Two tales about China

By | 21st January 2019

I know this topic deviates from the topic of my blog. I hope you find this atleast somewhat interesting/amusing. ðŸ™‚

I am deeply fascinated by China and it’s tremendous economic progress over the recent past. It has successfully managed to raise 100s of millions from poverty in the recent past. However years of fiscal stimulus and adversity to societal change for better accountability by the regime has left it on the brink of a slowdown. Why is it important? Because India is in the same position that China was a few decades back. It is important to learn from mistakes and not repeat them.

The China Hustle – Movie

This is an interesting movie about how companies trading on the US stock exchange siphoned off investor funds into the pockets of promoters of businesses which didn’t have anything on the ground, how facts were fudged and no regulatory oversight meant investors losing billions of dollars. All of this was done with protection from the Chinese government officials and police.

The movie explores the Chinese mentality, businesses and why caution should always warranted in anything that sounds too good to be true. The movie is available on Netflix.

China’s Great Wall of Debt – Book

China’s Great Wall of Debt is a book written by Dinny McMahon, a journalist who’s lived and spent decades writing about China. The book talks in depth about shadow banking and wealth management products, how Chinese finance industry has grown, how late stage growth isn’t adding as much value anymore, overcapacity in Chinese firms, real estate and other problems brewing in the Chinese economy. While Chinese economy has grown leaps and bounds and pulled millions out of poverty, the book talks about problems brewing which the govt. is happy to kick down the street to not disturb the social fabric, a fabric is fragile and sacred to the Communist Part of China to remain in power. It also talks about economic ideas and concepts which are unique to China.

I can highly recommend this book if you are curious about China

All of the credit expansion has been easier because China has a very high savings rate so the problems haven’t manifested themselves in inflation. Capitalmind has a very good book review about the same. All of this can be verified from independent reports of massive overcapacity, late stage infrastructure and housing boom crumbling because low quality materials were used in construction due to corruption and a resurgence of party propaganda posters/statues and ideals in common life, possibly to replace the economic boom with something else to maintain political stability.

--------

Activity list:
A. From the blog post on China, list the subjects that the sentence beginning "The book talks in depth about" names.
B. According to the blog post on China, why does China's position matter? Answer in one to three sentences.

Source texts of formatted documents:
--------

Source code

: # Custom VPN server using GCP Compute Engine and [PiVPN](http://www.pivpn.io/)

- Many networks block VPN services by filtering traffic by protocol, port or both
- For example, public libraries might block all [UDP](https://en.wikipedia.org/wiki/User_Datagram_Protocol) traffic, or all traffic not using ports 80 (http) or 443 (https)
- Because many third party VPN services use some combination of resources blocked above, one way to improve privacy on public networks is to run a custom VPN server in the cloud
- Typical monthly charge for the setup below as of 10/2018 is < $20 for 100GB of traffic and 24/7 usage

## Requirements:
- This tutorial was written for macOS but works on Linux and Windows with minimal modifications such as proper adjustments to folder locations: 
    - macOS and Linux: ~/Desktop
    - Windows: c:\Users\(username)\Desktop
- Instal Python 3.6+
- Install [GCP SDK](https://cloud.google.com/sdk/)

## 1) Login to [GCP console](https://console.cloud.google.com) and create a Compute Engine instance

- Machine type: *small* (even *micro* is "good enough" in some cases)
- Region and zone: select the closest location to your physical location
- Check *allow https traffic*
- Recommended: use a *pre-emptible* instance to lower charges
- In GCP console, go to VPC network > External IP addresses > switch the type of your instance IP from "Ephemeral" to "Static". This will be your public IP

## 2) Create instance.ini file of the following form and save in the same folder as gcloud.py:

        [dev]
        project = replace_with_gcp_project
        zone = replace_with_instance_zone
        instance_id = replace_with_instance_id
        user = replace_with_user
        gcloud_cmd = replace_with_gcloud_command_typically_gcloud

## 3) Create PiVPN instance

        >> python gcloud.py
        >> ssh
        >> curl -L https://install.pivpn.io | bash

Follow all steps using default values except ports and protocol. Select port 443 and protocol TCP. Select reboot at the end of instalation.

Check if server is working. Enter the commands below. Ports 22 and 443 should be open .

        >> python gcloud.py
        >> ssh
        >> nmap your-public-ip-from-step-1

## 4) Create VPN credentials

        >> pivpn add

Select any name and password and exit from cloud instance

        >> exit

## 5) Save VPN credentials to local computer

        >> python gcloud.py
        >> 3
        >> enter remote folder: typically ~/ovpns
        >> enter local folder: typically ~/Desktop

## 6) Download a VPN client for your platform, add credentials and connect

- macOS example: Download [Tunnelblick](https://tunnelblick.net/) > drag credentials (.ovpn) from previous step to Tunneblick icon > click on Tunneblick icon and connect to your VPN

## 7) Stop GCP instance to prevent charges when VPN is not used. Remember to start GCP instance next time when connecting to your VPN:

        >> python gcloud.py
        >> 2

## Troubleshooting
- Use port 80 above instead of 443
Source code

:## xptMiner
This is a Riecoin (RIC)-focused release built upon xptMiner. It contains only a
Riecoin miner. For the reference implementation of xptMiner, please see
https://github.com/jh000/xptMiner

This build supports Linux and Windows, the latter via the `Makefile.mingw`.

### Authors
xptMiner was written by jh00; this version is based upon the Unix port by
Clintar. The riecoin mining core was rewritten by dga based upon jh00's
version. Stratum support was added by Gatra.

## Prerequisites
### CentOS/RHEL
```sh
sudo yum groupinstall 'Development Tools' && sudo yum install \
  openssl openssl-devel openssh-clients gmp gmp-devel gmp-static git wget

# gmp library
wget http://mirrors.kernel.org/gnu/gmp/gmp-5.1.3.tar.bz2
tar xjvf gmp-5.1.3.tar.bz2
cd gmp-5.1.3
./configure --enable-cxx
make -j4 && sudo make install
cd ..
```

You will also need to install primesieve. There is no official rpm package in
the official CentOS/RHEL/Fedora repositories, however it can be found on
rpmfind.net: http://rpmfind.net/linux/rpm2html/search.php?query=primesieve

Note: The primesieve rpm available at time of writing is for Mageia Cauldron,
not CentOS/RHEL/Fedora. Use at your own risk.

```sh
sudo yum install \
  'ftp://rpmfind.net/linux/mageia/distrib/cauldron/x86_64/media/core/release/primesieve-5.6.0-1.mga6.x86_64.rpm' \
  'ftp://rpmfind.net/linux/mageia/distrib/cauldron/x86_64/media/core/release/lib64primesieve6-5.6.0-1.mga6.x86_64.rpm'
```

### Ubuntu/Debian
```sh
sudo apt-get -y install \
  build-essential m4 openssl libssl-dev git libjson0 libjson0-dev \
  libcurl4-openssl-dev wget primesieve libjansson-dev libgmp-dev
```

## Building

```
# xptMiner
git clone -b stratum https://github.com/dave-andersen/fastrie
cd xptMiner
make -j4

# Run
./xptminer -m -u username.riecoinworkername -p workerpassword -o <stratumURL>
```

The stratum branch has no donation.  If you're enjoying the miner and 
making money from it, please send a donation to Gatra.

--------

Responses by item number:
A.
- Shadow banking and wealth management products
- How the Chinese finance industry has grown
- How late stage growth isn't adding as much value anymore
- Overcapacity in Chinese firms
- Real estate
- Other problems brewing in the Chinese economy

B. It matters because India is now in the same position that China was a few decades back. Studying China lets India learn from those mistakes and avoid repeating them.